By TODD BUELL, Market Watch

FRANKFURT–The vice president of the European Central Bank said Monday that he is convinced that Greece will remain in the eurozone, as he attempted to douse concerns that the troubled country would leave the currency bloc.

“I am convinced” that there won’t be a Greek exit, from the eurozone, Vitor Constancio said in remarks to European parliamentarians in Brussels. “The treaty doesn’t foresee that a country can be formally legally expelled from the euro,” he said.

Mr. Constancio also said that it wouldn’t be “automatic” for Greece to leave the eurozone should it default on a payment to one of its creditors.

The comments come as Europe faces a showdown between Greece and its international creditors. While the country’s European partners, led by Germany, insist that it carry out painful reforms, its leftist government, elected in late January, wants to draw a line under painful cuts which it says has led to misery for the Greek population.

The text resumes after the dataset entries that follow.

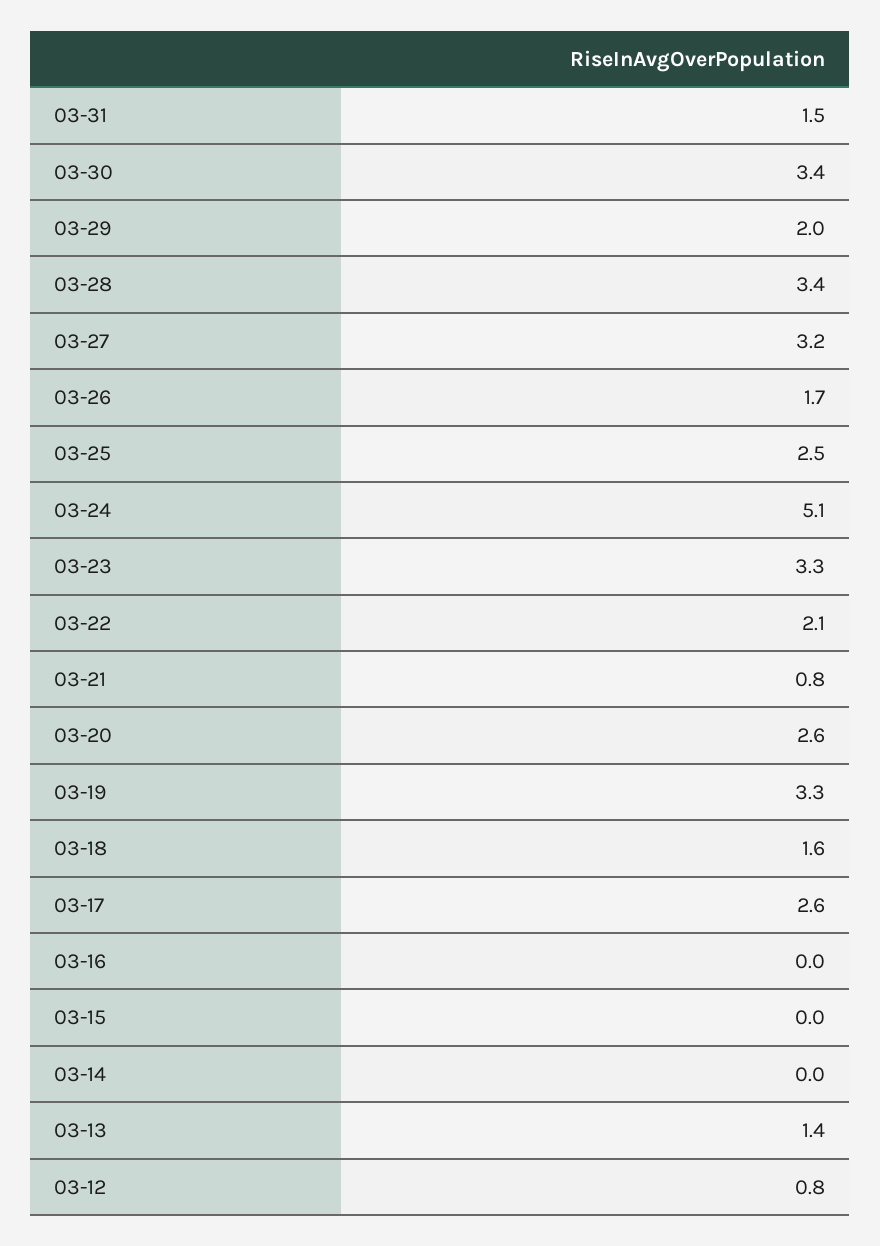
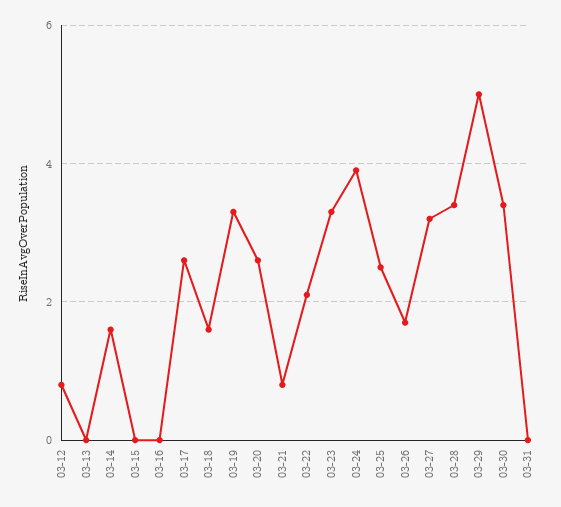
  {
-   "03-31": 1.5,
+   "03-31": 0,
    "03-30": 3.4,
-   "03-29": 2,
+   "03-29": 5,
    "03-28": 3.4,
    "03-27": 3.2,
    "03-26": 1.7,
    "03-25": 2.5,
-   "03-24": 5.1,
+   "03-24": 4,
    "03-23": 3.3,
    "03-22": 2.1,
    "03-21": 0.8,
    "03-20": 2.6,
    "03-19": 3.3,
    "03-18": 1.6,
    "03-17": 2.6,
    "03-16": 0,
    "03-15": 0,
-   "03-14": 0,
+   "03-14": 1.5,
-   "03-13": 1.4,
+   "03-13": 0,
    "03-12": 0.8
  }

Lacking more international funding, the country could run out of money, potentially forcing it to start printing its own currency, effectively leaving the eurozone. Ratings agency Standard & Poor’s last week predicted that Greece’s cash reserves could run dry by mid-May.

The looming crisis has forced eurozone leaders to reassert the irreversibility of the currency zone. Speaking Saturday, ECB President Mario Draghi rejected speculation that Greece may be forced to abandon the euro, reiterating that the single eurozone currency is irrevocable.

Amid the uncertainty, Greek banks have been beset by deposit outflows, as account holders move their money to places perceived as safer. This development has prompted discussion that Greece would have to implement capital controls, a radical move, to force people to keep their money in the country.

Mr. Constancio said such measures could only be introduced if the Greek government were to request them and then they would have to be approved by the European Commission. He also recalled that Cyprus was able to implement such controls two years ago and that this “didn’t imply exit from the euro.”